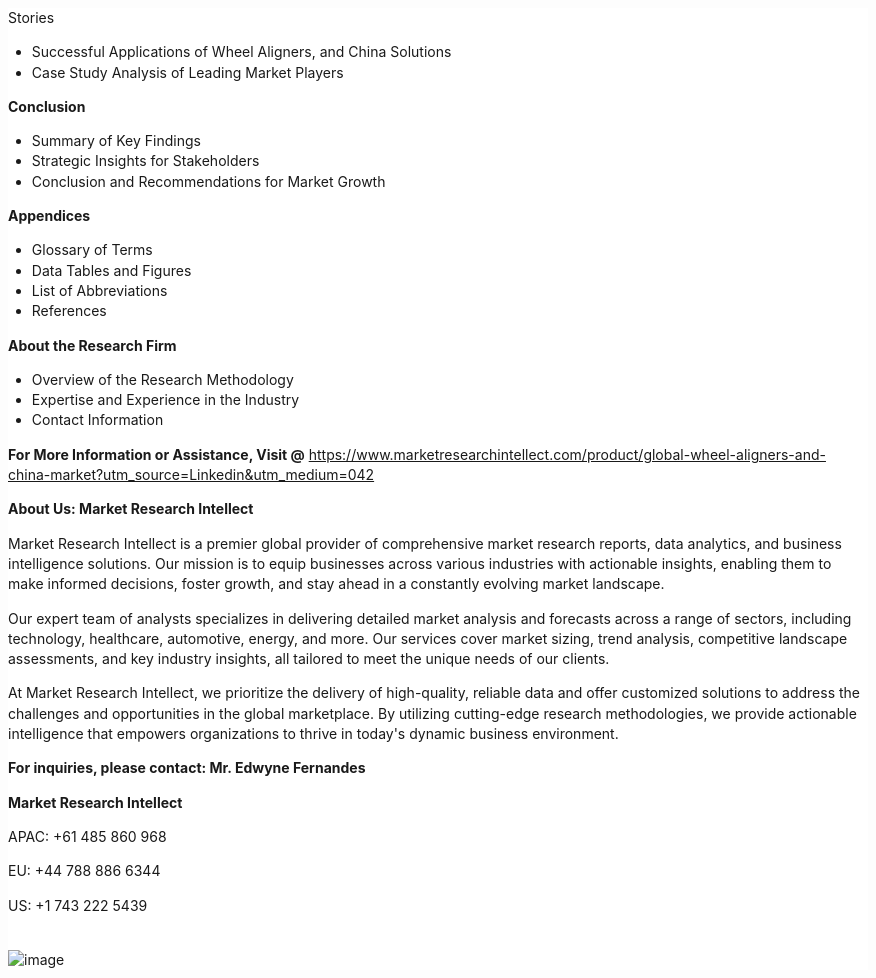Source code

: Stories</strong></p><ul><li>Successful Applications of Wheel Aligners, and China Solutions</li><li>Case Study Analysis of Leading Market Players</li></ul><p><strong>Conclusion</strong></p><ul><li>Summary of Key Findings</li><li>Strategic Insights for Stakeholders</li><li>Conclusion and Recommendations for Market Growth</li></ul><p><strong>Appendices</strong></p><ul><li>Glossary of Terms</li><li>Data Tables and Figures</li><li>List of Abbreviations</li><li>References</li></ul><p><strong>About the Research Firm</strong></p><ul><li>Overview of the Research Methodology</li><li>Expertise and Experience in the Industry</li><li>Contact Information</li></ul></div><div class="article-main__content" data-test-id="publishing-text-block"><p><span class="font-[700]"><strong>For More Information or Assistance, Visit @</strong>&nbsp;<a href="https://www.marketresearchintellect.com/product/global-wheel-aligners-and-china-market?utm_source=Linkedin&utm_medium=042">https://www.marketresearchintellect.com/product/global-wheel-aligners-and-china-market?utm_source=Linkedin&utm_medium=042</a></span></p><p><strong>About Us: Market Research Intellect</strong></p><p>Market Research Intellect is a premier global provider of comprehensive market research reports, data analytics, and business intelligence solutions. Our mission is to equip businesses across various industries with actionable insights, enabling them to make informed decisions, foster growth, and stay ahead in a constantly evolving market landscape.</p><p>Our expert team of analysts specializes in delivering detailed market analysis and forecasts across a range of sectors, including technology, healthcare, automotive, energy, and more. Our services cover market sizing, trend analysis, competitive landscape assessments, and key industry insights, all tailored to meet the unique needs of our clients.</p><p>At Market Research Intellect, we prioritize the delivery of high-quality, reliable data and offer customized solutions to address the challenges and opportunities in the global marketplace. By utilizing cutting-edge research methodologies, we provide actionable intelligence that empowers organizations to thrive in today's dynamic business environment.</p><p><strong>For inquiries, please contact: Mr. Edwyne Fernandes</strong></p><p><strong>Market Research Intellect</strong></p><p>APAC: +61 485 860 968</p><p>EU: +44 788 886 6344</p><p>US: +1 743 222 5439</p></div><div class="article-main__content" data-test-id="publishing-text-block">&nbsp;</div>
![image](https://github.com/user-attachments/assets/2cc442e0-342b-4bd9-8e2e-9ed408dd4368)
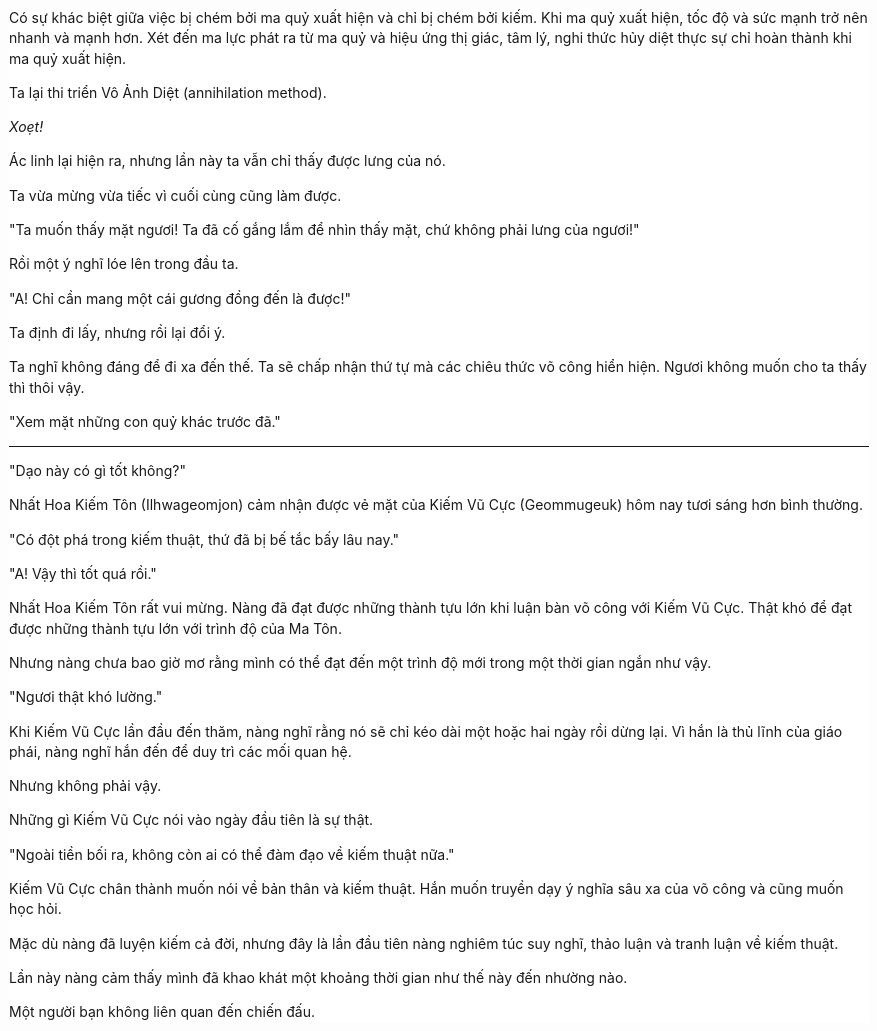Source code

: Có sự khác biệt giữa việc bị chém bởi ma quỷ xuất hiện và chỉ bị chém bởi kiếm. Khi ma quỷ xuất hiện, tốc độ và sức mạnh trở nên nhanh và mạnh hơn. Xét đến ma lực phát ra từ ma quỷ và hiệu ứng thị giác, tâm lý, nghi thức hủy diệt thực sự chỉ hoàn thành khi ma quỷ xuất hiện.

Ta lại thi triển Vô Ảnh Diệt (annihilation method).

*Xoẹt!*

Ác linh lại hiện ra, nhưng lần này ta vẫn chỉ thấy được lưng của nó.

Ta vừa mừng vừa tiếc vì cuối cùng cũng làm được.

"Ta muốn thấy mặt ngươi! Ta đã cố gắng lắm để nhìn thấy mặt, chứ không phải lưng của ngươi!"

Rồi một ý nghĩ lóe lên trong đầu ta.

"A! Chỉ cần mang một cái gương đồng đến là được!"

Ta định đi lấy, nhưng rồi lại đổi ý.

Ta nghĩ không đáng để đi xa đến thế. Ta sẽ chấp nhận thứ tự mà các chiêu thức võ công hiển hiện. Ngươi không muốn cho ta thấy thì thôi vậy.

"Xem mặt những con quỷ khác trước đã."

***

"Dạo này có gì tốt không?"

Nhất Hoa Kiếm Tôn (Ilhwageomjon) cảm nhận được vẻ mặt của Kiếm Vũ Cực (Geommugeuk) hôm nay tươi sáng hơn bình thường.

"Có đột phá trong kiếm thuật, thứ đã bị bế tắc bấy lâu nay."

"A! Vậy thì tốt quá rồi."

Nhất Hoa Kiếm Tôn rất vui mừng. Nàng đã đạt được những thành tựu lớn khi luận bàn võ công với Kiếm Vũ Cực. Thật khó để đạt được những thành tựu lớn với trình độ của Ma Tôn.

Nhưng nàng chưa bao giờ mơ rằng mình có thể đạt đến một trình độ mới trong một thời gian ngắn như vậy.

"Ngươi thật khó lường."

Khi Kiếm Vũ Cực lần đầu đến thăm, nàng nghĩ rằng nó sẽ chỉ kéo dài một hoặc hai ngày rồi dừng lại. Vì hắn là thủ lĩnh của giáo phái, nàng nghĩ hắn đến để duy trì các mối quan hệ.

Nhưng không phải vậy.

Những gì Kiếm Vũ Cực nói vào ngày đầu tiên là sự thật.

"Ngoài tiền bối ra, không còn ai có thể đàm đạo về kiếm thuật nữa."

Kiếm Vũ Cực chân thành muốn nói về bản thân và kiếm thuật. Hắn muốn truyền dạy ý nghĩa sâu xa của võ công và cũng muốn học hỏi.

Mặc dù nàng đã luyện kiếm cả đời, nhưng đây là lần đầu tiên nàng nghiêm túc suy nghĩ, thảo luận và tranh luận về kiếm thuật.

Lần này nàng cảm thấy mình đã khao khát một khoảng thời gian như thế này đến nhường nào.

Một người bạn không liên quan đến chiến đấu.
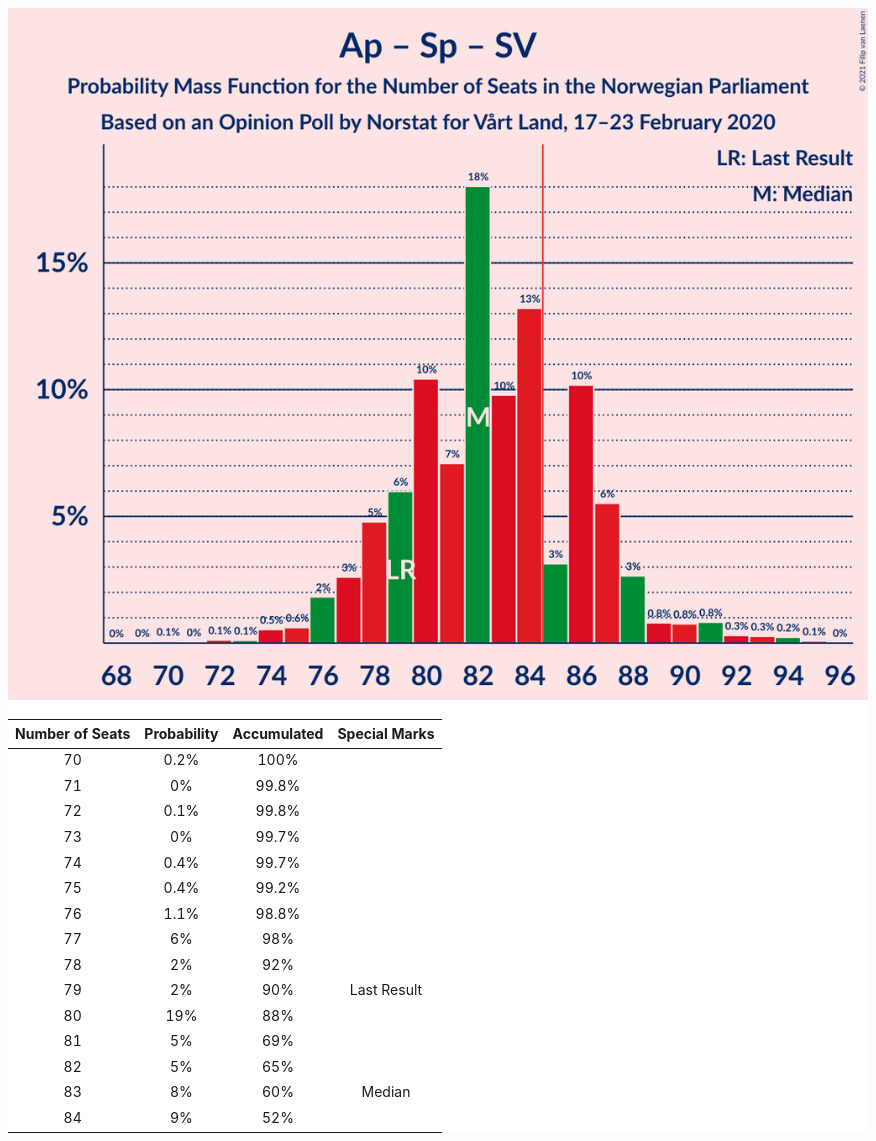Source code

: ![Graph with seats probability mass function not yet produced](2020-02-23-Norstat-coalitions-seats-pmf-ap–sp–sv.png "Seats Probability Mass Function")

| Number of Seats | Probability | Accumulated | Special Marks |
|:---------------:|:-----------:|:-----------:|:-------------:|
| 70 | 0.2% | 100% |  |
| 71 | 0% | 99.8% |  |
| 72 | 0.1% | 99.8% |  |
| 73 | 0% | 99.7% |  |
| 74 | 0.4% | 99.7% |  |
| 75 | 0.4% | 99.2% |  |
| 76 | 1.1% | 98.8% |  |
| 77 | 6% | 98% |  |
| 78 | 2% | 92% |  |
| 79 | 2% | 90% | Last Result |
| 80 | 19% | 88% |  |
| 81 | 5% | 69% |  |
| 82 | 5% | 65% |  |
| 83 | 8% | 60% | Median |
| 84 | 9% | 52% |  |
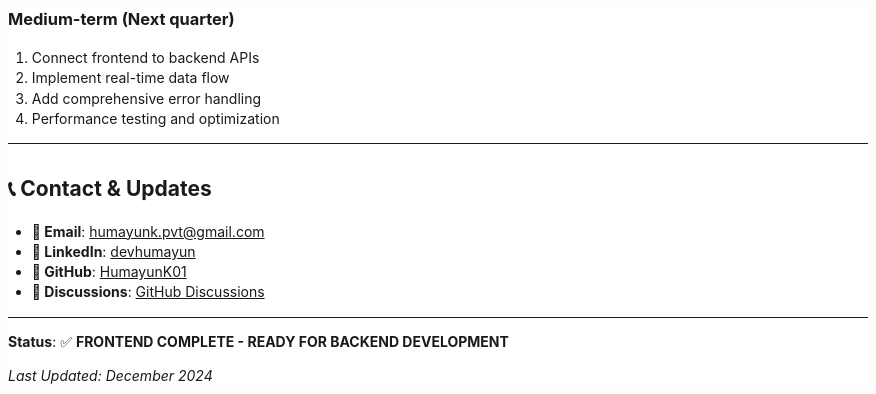 ### Medium-term (Next quarter)
1. Connect frontend to backend APIs
2. Implement real-time data flow
3. Add comprehensive error handling
4. Performance testing and optimization

---

## 📞 Contact & Updates

- **📧 Email**: humayunk.pvt@gmail.com
- **💼 LinkedIn**: [devhumayun](https://www.linkedin.com/in/devhumayun/)
- **🐙 GitHub**: [HumayunK01](https://github.com/HumayunK01)
- **💬 Discussions**: [GitHub Discussions](https://github.com/HumayunK01/CodeRedProject/discussions)

---

**Status**: ✅ **FRONTEND COMPLETE - READY FOR BACKEND DEVELOPMENT**

*Last Updated: December 2024*
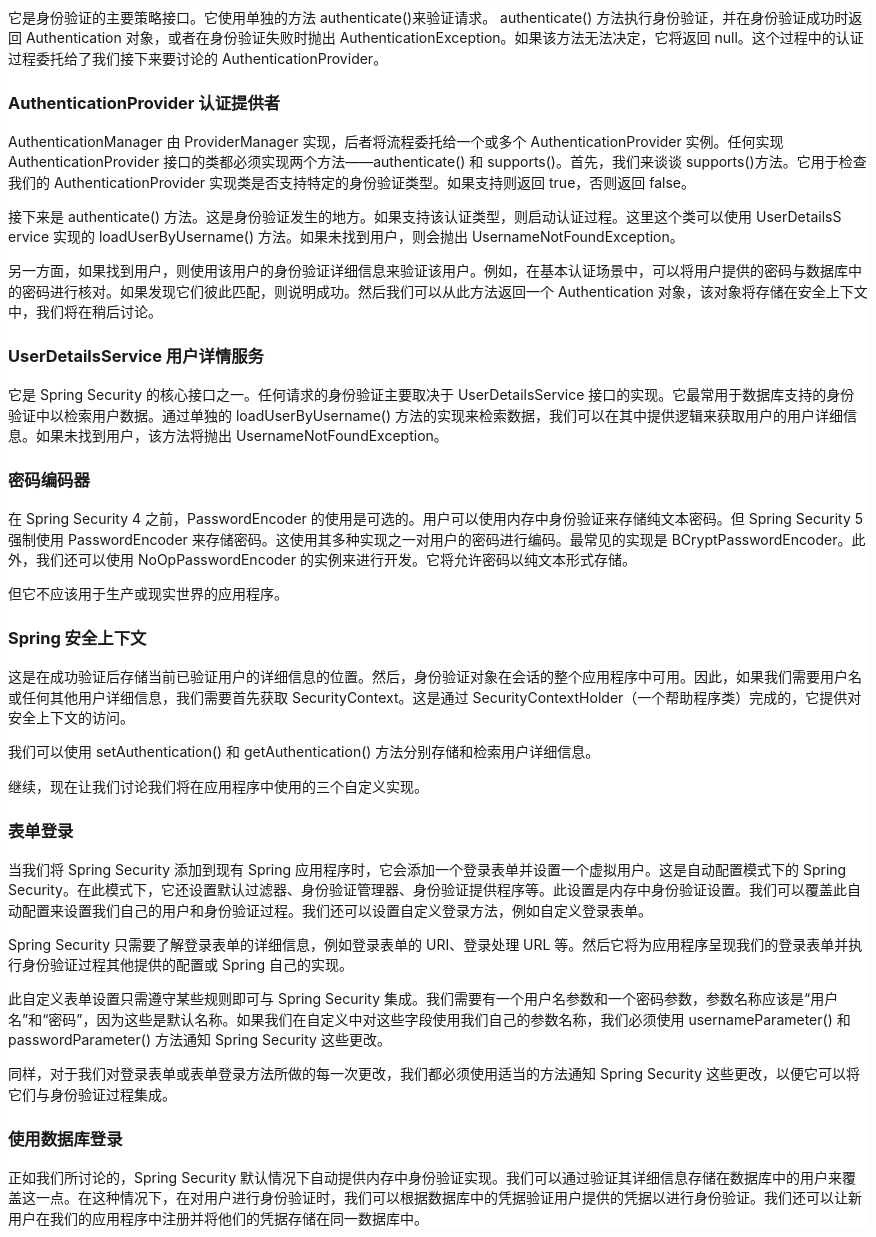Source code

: 它是身份验证的主要策略接口。它使用单独的方法 authenticate()来验证请求。 authenticate() 方法执行身份验证，并在身份验证成功时返回 Authentication 对象，或者在身份验证失败时抛出 AuthenticationException。如果该方法无法决定，它将返回 null。这个过程中的认证过程委托给了我们接下来要讨论的 AuthenticationProvider。

### AuthenticationProvider 认证提供者

AuthenticationManager 由 ProviderManager 实现，后者将流程委托给一个或多个 AuthenticationProvider 实例。任何实现 AuthenticationProvider 接口的类都必须实现两个方法——authenticate() 和 supports()。首先，我们来谈谈 supports()方法。它用于检查我们的 AuthenticationProvider 实现类是否支持特定的身份验证类型。如果支持则返回 true，否则返回 false。

接下来是 authenticate() 方法。这是身份验证发生的地方。如果支持该认证类型，则启动认证过程。这里这个类可以使用 UserDetailsS​​ervice 实现的 loadUserByUsername() 方法。如果未找到用户，则会抛出 UsernameNotFoundException。

另一方面，如果找到用户，则使用该用户的身份验证详细信息来验证该用户。例如，在基本认证场景中，可以将用户提供的密码与数据库中的密码进行核对。如果发现它们彼此匹配，则说明成功。然后我们可以从此方法返回一个 Authentication 对象，该对象将存储在安全上下文中，我们将在稍后讨论。

### UserDetailsService 用户详情服务

它是 Spring Security 的核心接口之一。任何请求的身份验证主要取决于 UserDetailsS​​ervice 接口的实现。它最常用于数据库支持的身份验证中以检索用户数据。通过单独的 loadUserByUsername() 方法的实现来检索数据，我们可以在其中提供逻辑来获取用户的用户详细信息。如果未找到用户，该方法将抛出 UsernameNotFoundException。

### 密码编码器

在 Spring Security 4 之前，PasswordEncoder 的使用是可选的。用户可以使用内存中身份验证来存储纯文本密码。但 Spring Security 5 强制使用 PasswordEncoder 来存储密码。这使用其多种实现之一对用户的密码进行编码。最常见的实现是 BCryptPasswordEncoder。此外，我们还可以使用 NoOpPasswordEncoder 的实例来进行开发。它将允许密码以纯文本形式存储。

但它不应该用于生产或现实世界的应用程序。

### Spring 安全上下文

这是在成功验证后存储当前已验证用户的详细信息的位置。然后，身份验证对象在会话的整个应用程序中可用。因此，如果我们需要用户名或任何其他用户详细信息，我们需要首先获取 SecurityContext。这是通过 SecurityContextHolder（一个帮助程序类）完成的，它提供对安全上下文的访问。

我们可以使用 setAuthentication() 和 getAuthentication() 方法分别存储和检索用户详细信息。

继续，现在让我们讨论我们将在应用程序中使用的三个自定义实现。

### 表单登录

当我们将 Spring Security 添加到现有 Spring 应用程序时，它会添加一个登录表单并设置一个虚拟用户。这是自动配置模式下的 Spring Security。在此模式下，它还设置默认过滤器、身份验证管理器、身份验证提供程序等。此设置是内存中身份验证设置。我们可以覆盖此自动配置来设置我们自己的用户和身份验证过程。我们还可以设置自定义登录方法，例如自定义登录表单。

Spring Security 只需要了解登录表单的详细信息，例如登录表单的 URI、登录处理 URL 等。然后它将为应用程序呈现我们的登录表单并执行身份验证过程其他提供的配置或 Spring 自己的实现。

此自定义表单设置只需遵守某些规则即可与 Spring Security 集成。我们需要有一个用户名参数和一个密码参数，参数名称应该是“用户名”和“密码”，因为这些是默认名称。如果我们在自定义中对这些字段使用我们自己的参数名称，我们必须使用 usernameParameter() 和 passwordParameter() 方法通知 Spring Security 这些更改。

同样，对于我们对登录表单或表单登录方法所做的每一次更改，我们都必须使用适当的方法通知 Spring Security 这些更改，以便它可以将它们与身份验证过程集成。

### 使用数据库登录

正如我们所讨论的，Spring Security 默认情况下自动提供内存中身份验证实现。我们可以通过验证其详细信息存储在数据库中的用户来覆盖这一点。在这种情况下，在对用户进行身份验证时，我们可以根据数据库中的凭据验证用户提供的凭据以进行身份 ​​ 验证。我们还可以让新用户在我们的应用程序中注册并将他们的凭据存储在同一数据库中。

**TASK DETAILS**
When the line with "Rồi một ý nghĩ lóe lên trong đầu ta." is reached in the data above, begin copying, and stop after the line with "Kiếm Vũ Cực chân"; copy each line exactly, both ends included.

**EXERCISE RESPONSE**
Rồi một ý nghĩ lóe lên trong đầu ta.

"A! Chỉ cần mang một cái gương đồng đến là được!"

Ta định đi lấy, nhưng rồi lại đổi ý.

Ta nghĩ không đáng để đi xa đến thế. Ta sẽ chấp nhận thứ tự mà các chiêu thức võ công hiển hiện. Ngươi không muốn cho ta thấy thì thôi vậy.

"Xem mặt những con quỷ khác trước đã."

***

"Dạo này có gì tốt không?"

Nhất Hoa Kiếm Tôn (Ilhwageomjon) cảm nhận được vẻ mặt của Kiếm Vũ Cực (Geommugeuk) hôm nay tươi sáng hơn bình thường.

"Có đột phá trong kiếm thuật, thứ đã bị bế tắc bấy lâu nay."

"A! Vậy thì tốt quá rồi."

Nhất Hoa Kiếm Tôn rất vui mừng. Nàng đã đạt được những thành tựu lớn khi luận bàn võ công với Kiếm Vũ Cực. Thật khó để đạt được những thành tựu lớn với trình độ của Ma Tôn.

Nhưng nàng chưa bao giờ mơ rằng mình có thể đạt đến một trình độ mới trong một thời gian ngắn như vậy.

"Ngươi thật khó lường."

Khi Kiếm Vũ Cực lần đầu đến thăm, nàng nghĩ rằng nó sẽ chỉ kéo dài một hoặc hai ngày rồi dừng lại. Vì hắn là thủ lĩnh của giáo phái, nàng nghĩ hắn đến để duy trì các mối quan hệ.

Nhưng không phải vậy.

Những gì Kiếm Vũ Cực nói vào ngày đầu tiên là sự thật.

"Ngoài tiền bối ra, không còn ai có thể đàm đạo về kiếm thuật nữa."

Kiếm Vũ Cực chân thành muốn nói về bản thân và kiếm thuật. Hắn muốn truyền dạy ý nghĩa sâu xa của võ công và cũng muốn học hỏi.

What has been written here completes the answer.